University of Arkansas Community College at Morrilton (UACCM)
- Former names: Petit Jean Vocational Technical School, Petit Jean Technical College, Petit Jean College
- Type: Public community college
- Established: 1961
- Parent institution: University of Arkansas System
- Chancellor: Lisa Willenberg
- Undergraduates: 2,225
- Location: Morrilton, Arkansas, United States 35°10′20″N 92°43′46″W﻿ / ﻿35.17221°N 92.72950°W
- Campus: Town;
- Colors: Red and black
- Mascot: Timberwolves
- Website: www.uaccm.edu

= University of Arkansas Community College at Morrilton =

Public college in Morrilton, Arkansas, US

The University of Arkansas Community College at Morrilton (UACCM) is public community college in Morrilton, Arkansas. It is accredited by the Higher Learning Commission.

==History==

The 1961 Arkansas General Assembly established Petit Jean Vo-Tech as the state's second adult vocational-technical school. The first building was completed in July 1963 and classes began in September. The school initially awarded diplomas in occupational-specific areas.

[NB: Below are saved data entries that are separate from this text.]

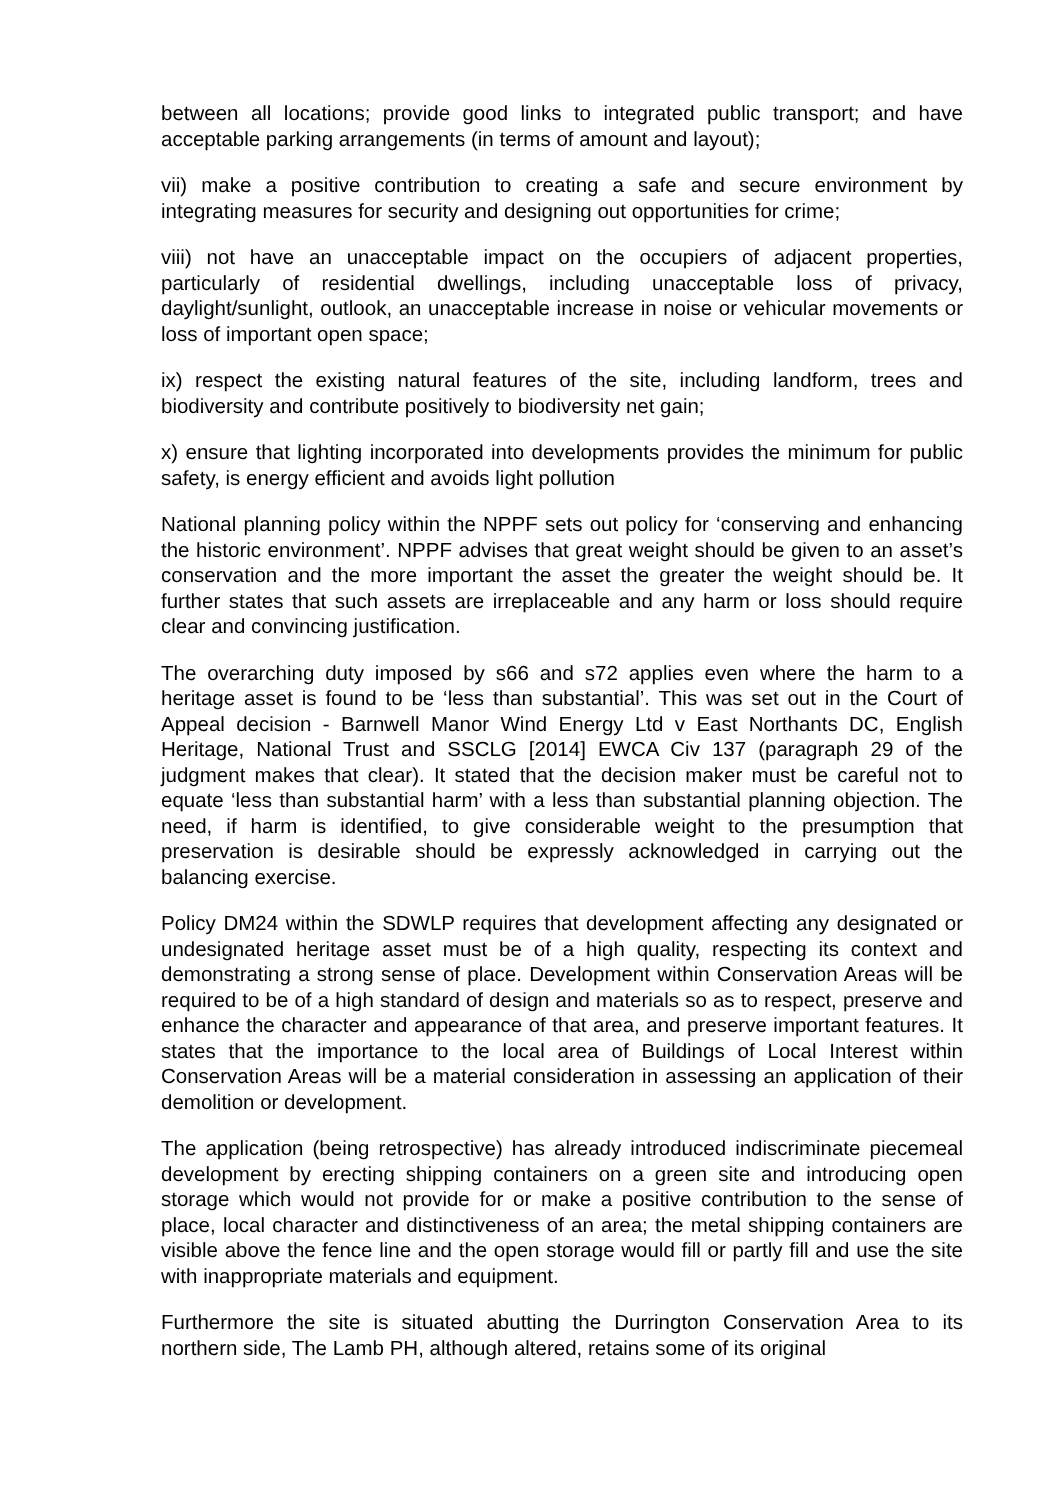between all locations; provide good links to integrated public transport; and have acceptable parking arrangements (in terms of amount and layout);
vii) make a positive contribution to creating a safe and secure environment by integrating measures for security and designing out opportunities for crime;
viii) not have an unacceptable impact on the occupiers of adjacent properties, particularly of residential dwellings, including unacceptable loss of privacy, daylight/sunlight, outlook, an unacceptable increase in noise or vehicular movements or loss of important open space;
ix) respect the existing natural features of the site, including landform, trees and biodiversity and contribute positively to biodiversity net gain;
x) ensure that lighting incorporated into developments provides the minimum for public safety, is energy efficient and avoids light pollution
National planning policy within the NPPF sets out policy for ‘conserving and enhancing the historic environment’. NPPF advises that great weight should be given to an asset’s conservation and the more important the asset the greater the weight should be. It further states that such assets are irreplaceable and any harm or loss should require clear and convincing justification.
The overarching duty imposed by s66 and s72 applies even where the harm to a heritage asset is found to be ‘less than substantial’. This was set out in the Court of Appeal decision - Barnwell Manor Wind Energy Ltd v East Northants DC, English Heritage, National Trust and SSCLG [2014] EWCA Civ 137 (paragraph 29 of the judgment makes that clear). It stated that the decision maker must be careful not to equate ‘less than substantial harm’ with a less than substantial planning objection. The need, if harm is identified, to give considerable weight to the presumption that preservation is desirable should be expressly acknowledged in carrying out the balancing exercise.
Policy DM24 within the SDWLP requires that development affecting any designated or undesignated heritage asset must be of a high quality, respecting its context and demonstrating a strong sense of place. Development within Conservation Areas will be required to be of a high standard of design and materials so as to respect, preserve and enhance the character and appearance of that area, and preserve important features. It states that the importance to the local area of Buildings of Local Interest within Conservation Areas will be a material consideration in assessing an application of their demolition or development.
The application (being retrospective) has already introduced indiscriminate piecemeal development by erecting shipping containers on a green site and introducing open storage which would not provide for or make a positive contribution to the sense of place, local character and distinctiveness of an area; the metal shipping containers are visible above the fence line and the open storage would fill or partly fill and use the site with inappropriate materials and equipment.
Furthermore the site is situated abutting the Durrington Conservation Area to its northern side, The Lamb PH, although altered, retains some of its original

In 1991, the General Assembly converted Petit Jean Vo-Tech to a degree granting two-year college, Petit Jean Technical College. The conversion permitted expansion of the curriculum to include technical, academic & workforce education; community education; and adult education. In 1997, the College again made a name change to Petit Jean College. Finally, in 2001, Petit Jean College merged with the University of Arkansas System and became the University of Arkansas Community College at Morrilton.

In 2018, the College opened the Workforce Training Center that expanded facilities for technical education, non-credit workforce training, and community education.

UACCM currently consists of 92 acre with 14 educational buildings and various support facilities.

==Campus==
UACCM is located along Interstate 40 approximately 50 mi west of Little Rock in the town of Morrilton in Conway County, Arkansas.

==Students==

In the fall 2017 semester, UACCM served 1,925 total credit students. Of those students, 62 percent were considered full-time (enrolling in 12 or more credit hours per semester), and 38 percent were considered part-time. The student body was made of 38 percent male and 62 percent female. Seventy percent of the students body is age 24 and below.

Since UACCM's last year as a vocational technical school in 1990, overall enrollment has grown over 500 percent, with the student population doubling in size since merging with the University of Arkansas System in 2001.